[CW25] G7 Critical Minerals agenda; Copper’s comeback as juniors surge; and Midstream heats up
Alright, alright, there is nothing more ‘critical’ than a war, we completely agree. But nevertheless, we shouldn’t ‘cease’ discussing our Critical Minerals, especially because they play a fundamental role in the new world order.

Chapter 1: G7 Critical Minerals agenda
The single most important thing for you to keep in mind is the latest G7 meeting held in Alberta, Canada.
Before deep diving, a brief recap on G7’s relevance: (i) their members are Canada, France, Germany, Italy, Japan, the United Kingdom, and the United States, (ii) that combined represent ~45% of the global GDP.
To our Critical Minerals world, they are the nations hosting the vast majority of OEMs outside of China, with a special emphasis on EV (Electric Vehicle) manufacturers and Defense contractors (which is becoming hotter and hotter, and you can see in all media outlets — a.k.a. War).

# GIVEN REQUEST A:
List every country the critical minerals newsletter names as a G7 member.
# GIVEN REQUEST B:
Write the next few sentences of the critical minerals newsletter, beginning right after its last sentence.
The lines that come after this text are not needed for any of the work.

# PROVIDED MATERIAL:
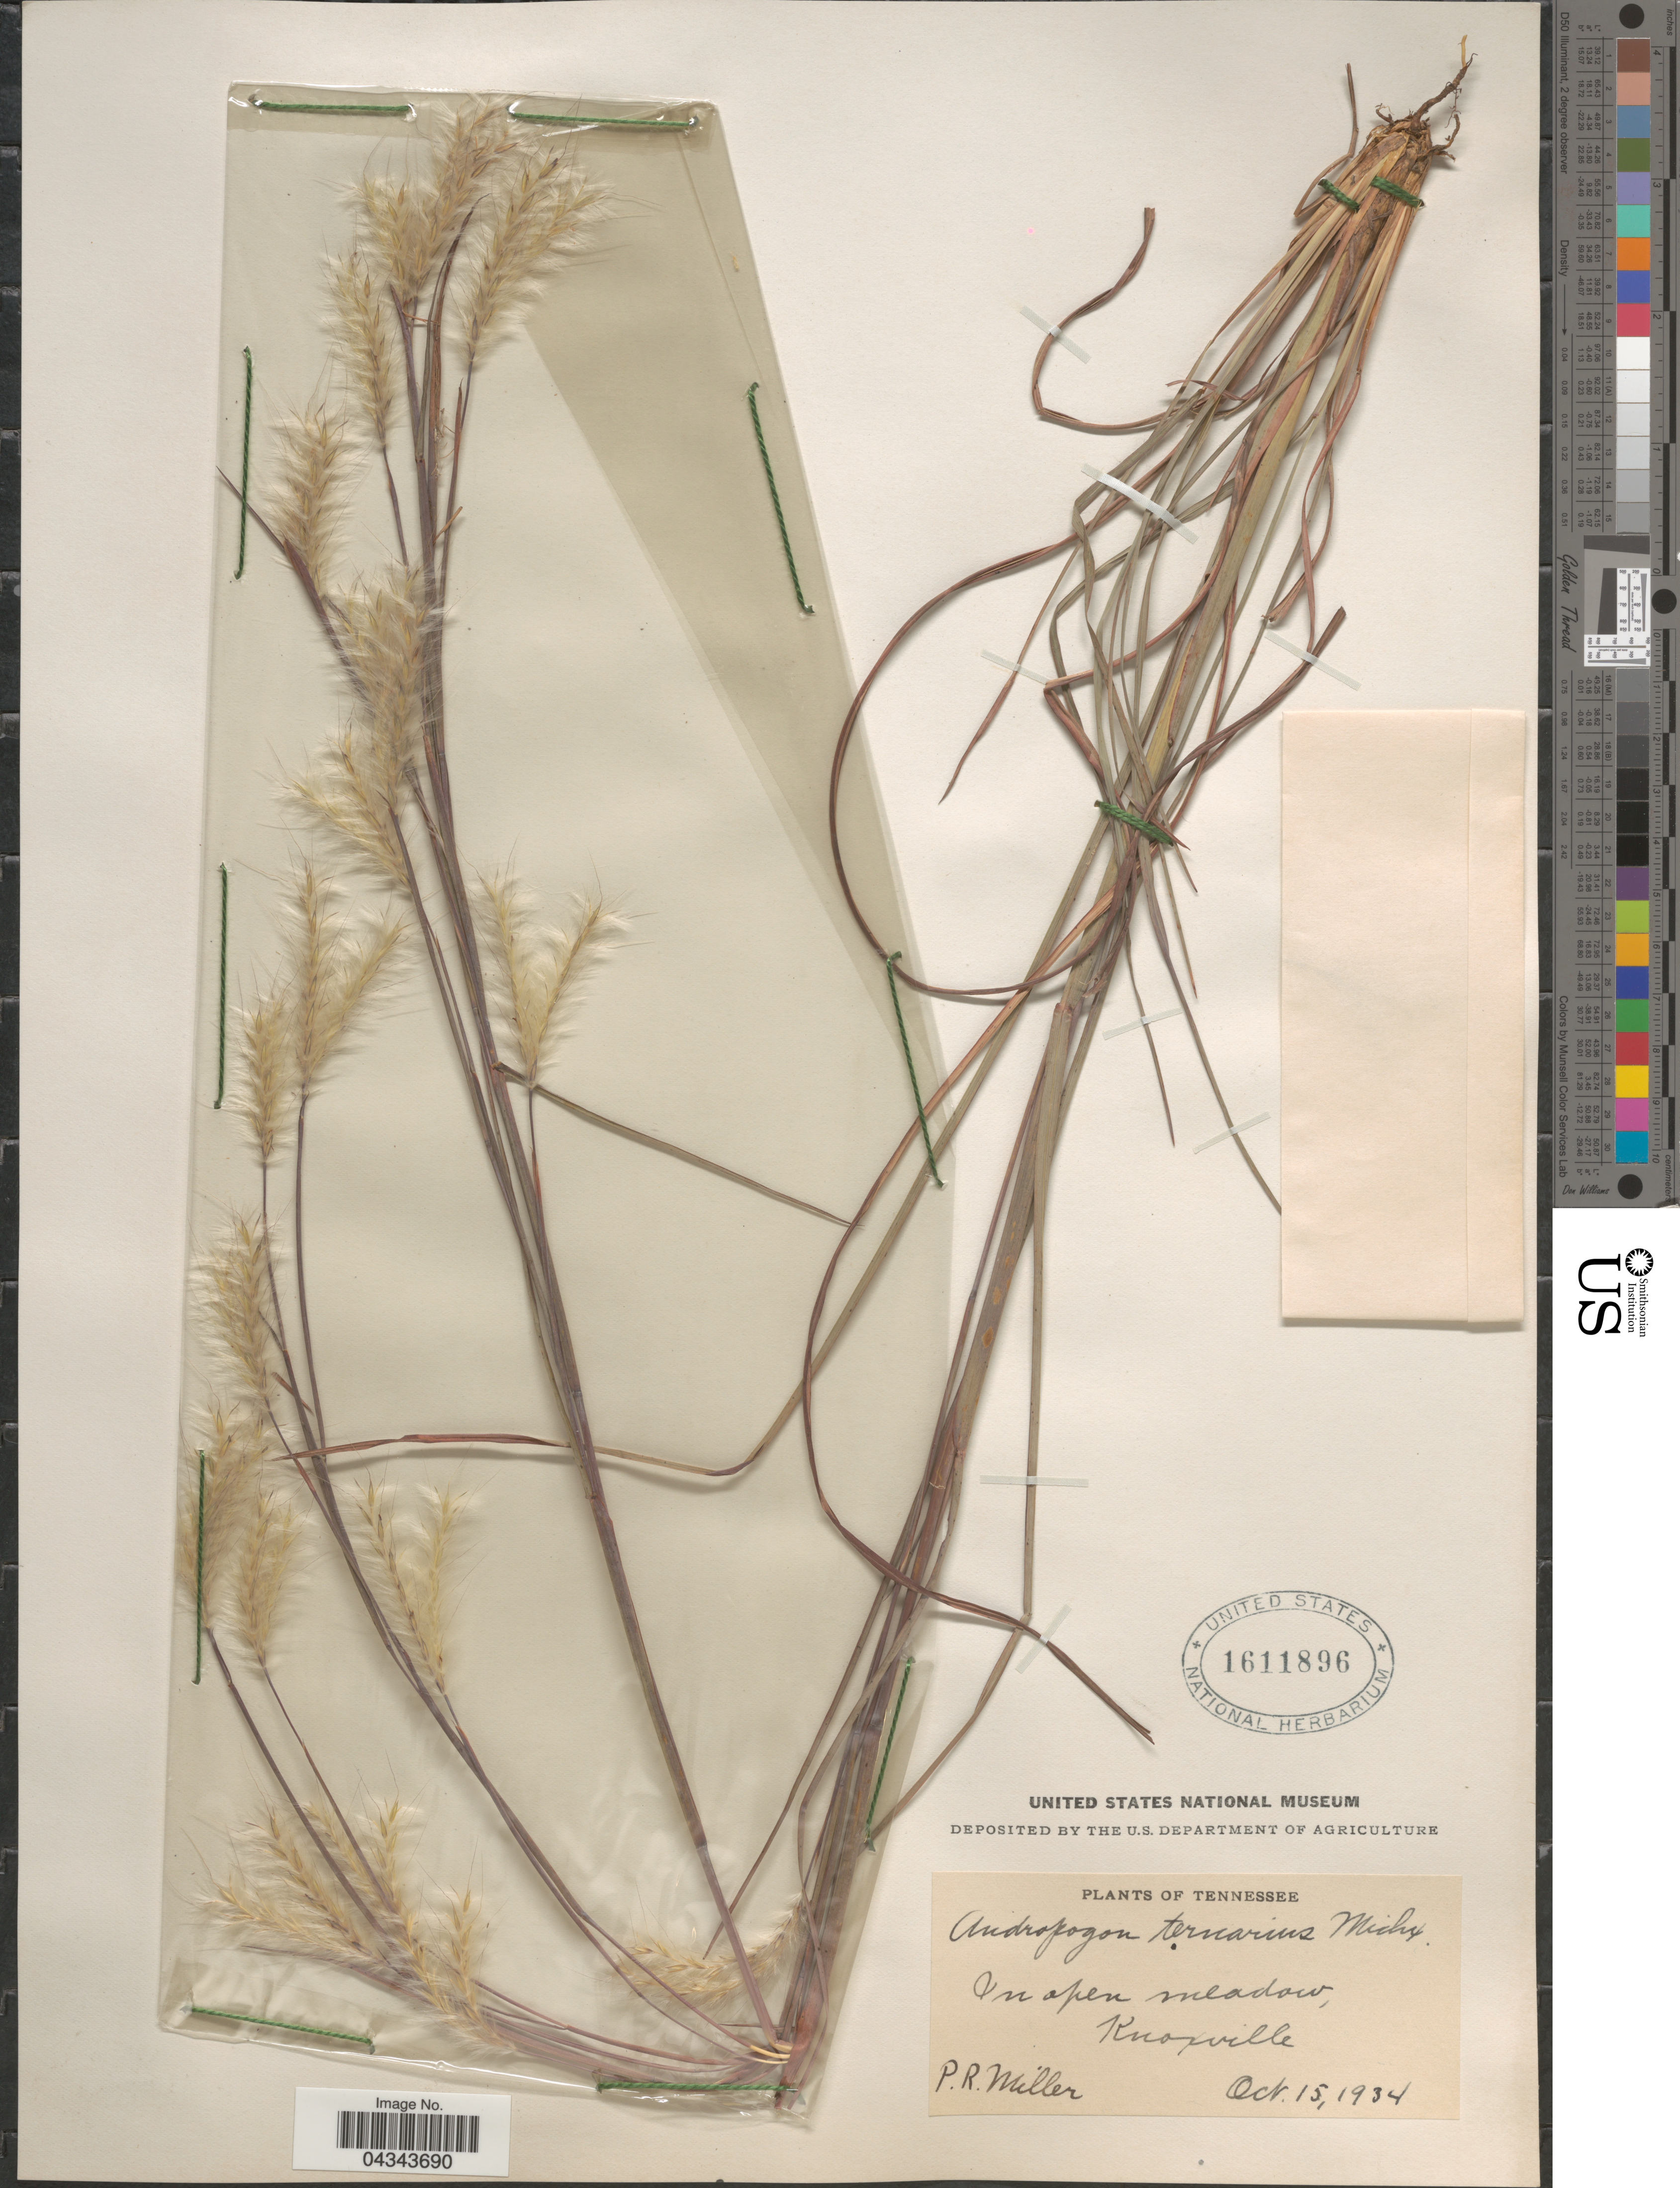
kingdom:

# RESULT A:
Canada, France, Germany, Italy, Japan, the United Kingdom, the United States

# RESULT B:
Highlights of the G7 Statement
Speed of transmission: The ‘communiqué’ instructs export‑credit agencies and development banks to prioritise projects that “reduce single‑supplier dependency.” That instantly changes lenders’ risk models and pushes cheap capital toward non‑Chinese assets as early as the next funding cycle.
Midstream focus: Unlike past statements, the plan zeroes‑in on processing and recycling, not just new mines. That attacks the true choke‑point (China controls > 80 % of downstream capacity in many value chains) and accelerates Western/Allied midstream build‑outs — exactly where OEMs feel the pain today.
Geopolitical leverage: The wording (“standards‑based mineral markets that reflect full extraction costs”) telegraphs future tariff or carbon border-adjustment tools. That provides governments a ready switch to prefer ‘allied’ (or geopolitical independent) supply if relations deteriorate further with Beijing or Moscow.
General coordination: Procurement rules, financing criteria, and ESG standards, setting the defacto terms for most of the capital that flows into mining, refining, and recycling projects worldwide.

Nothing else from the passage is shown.